Kraska: nikt w Polsce nie zmarł z powodu podania szczepionki przeciw COVID-19
Kraska był pytany w radiowej Jedynce o prace nad projektem powołującym Fundusz Kompensacyjny Szczepień Ochronnych, który pozwoli osobom zaszczepionym, hospitalizowanym z powodu niepożądanych odczynów poszczepiennych ubiegać się o świadczenie, bez konieczności dochodzenia odszkodowania przed sądem.
- W Sejmie odbyło się wczoraj pierwsze czytanie projektu ustawy o funduszu kompensacyjnym, a potem także posiedzenie sejmowej komisji zdrowia - bardzo dobre i merytoryczne posiedzenie, aczkolwiek zgłoszono wiele poprawek. Na koniec wszyscy członkowie komisji jednogłośnie przyjęli ten projekt - powiedział wiceminister. - Wszystkie siły polityczne poparły ten projekt i to bardzo cieszy. Jest to ustawa, która będzie zachęcać osoby niezaszczepione, aby tego dokonać - dodał.
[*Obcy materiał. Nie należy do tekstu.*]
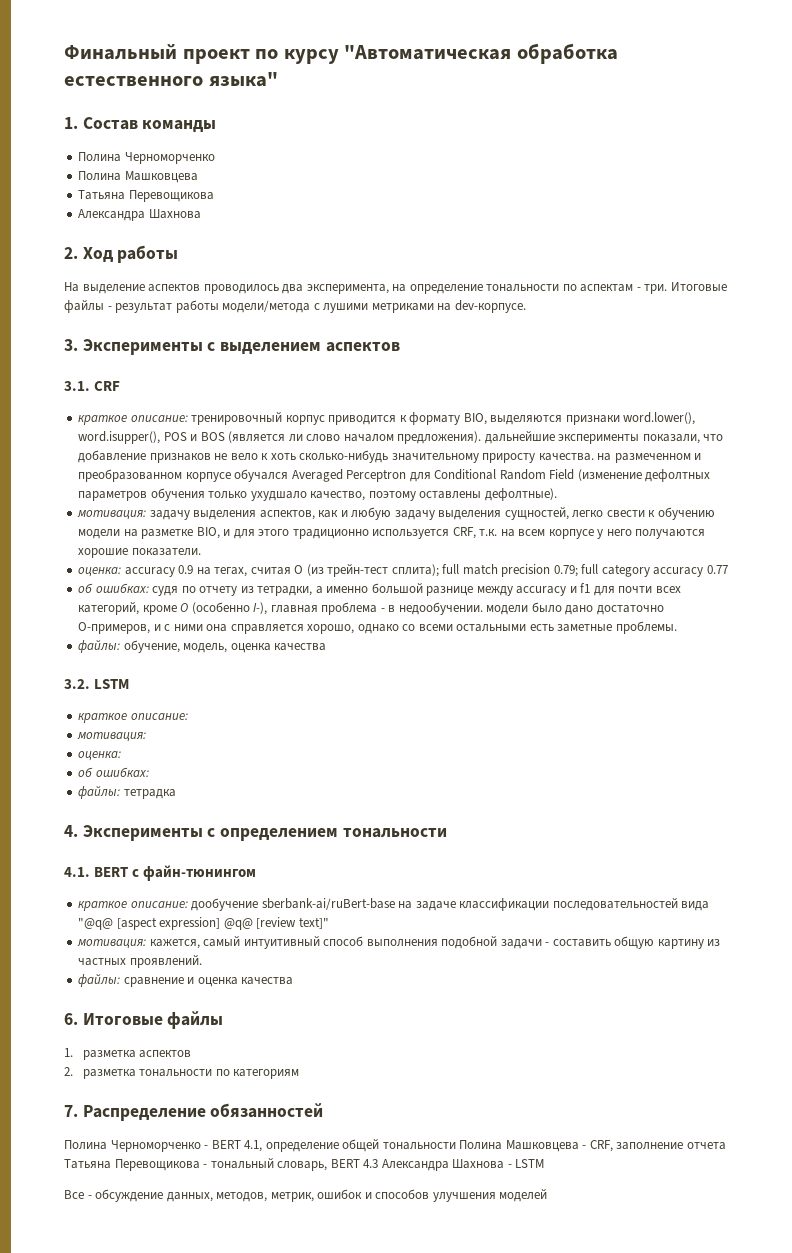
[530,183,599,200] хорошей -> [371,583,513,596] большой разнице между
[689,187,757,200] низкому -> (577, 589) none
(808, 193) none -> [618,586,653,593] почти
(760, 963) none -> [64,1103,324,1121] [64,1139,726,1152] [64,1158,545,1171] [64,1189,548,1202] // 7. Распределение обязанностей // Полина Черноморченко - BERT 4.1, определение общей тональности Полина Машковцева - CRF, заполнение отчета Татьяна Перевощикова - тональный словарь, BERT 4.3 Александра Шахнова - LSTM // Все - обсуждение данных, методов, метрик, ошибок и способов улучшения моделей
Wiceminister przypomniał, że w Polsce wykonano już ponad 43 miliony szczepień, a zgłoszono po nich 16 tysięcy niepożądanych odczynów. Podkreślił, że procentowano najwięcej jest odczynów łagodnych - 85,1 proc., objawiających się zwykle bólem w miejscu zaszczepienia, czy też zaczerwienieniem. - Nie ma ani jednego zgonu, który miałby związek z podaniem szczepionki przeciw COVID-19. Podkreślam, nikt w Polsce nie zmarł z powodu podania szczepionki przeciwko COVID-19 - powiedział.
Dodał, że "33 przypadki śmierci mają zbieżność czasową z podaniem szczepionki, ale nie jest to udowodniony wpływ, że zgon był po podaniu szczepionki".
Zacieśnione obostrzenia przed świętami
Według najnowszych decyzji rządu od 15 grudnia zmienią się limity osób w transporcie publicznym, obiektach sakralnych, hotelach, lokalach gastronomicznych, kinach czy teatrach. Zwiększenie limitu będzie możliwe tylko dla osób zaszczepionych zweryfikowanych przez przedsiębiorcę za pomocą certyfikatu COVID-19.
Kluby nocne i dyskoteki zostaną zamknięte (wyjątkiem będzie noc sylwestrowa). Od 20 grudnia do 9 stycznia uczniowie szkół podstawowych i ponadpodstawowych będą uczyć się zdalnie.
Zmiany obejmą także testowanie na koronawirusa - każda osoba, która przyleci do Polski spoza strefy Schengen, będzie musiała wykonać test. Taki obowiązek będą mieć także współdomownicy osoby zakażonej koronawirusem. Zaszczepienie nie będzie - w obu przypadkach - zwalniać z obowiązku testu.
CZYTAJ WIĘCEJ: Surowsze obostrzenia od 15 grudnia
Od 1 marca będzie obowiązek szczepień przeciw COVID-19 dla trzech grup zawodowych: medyków, nauczycieli oraz służb mundurowych.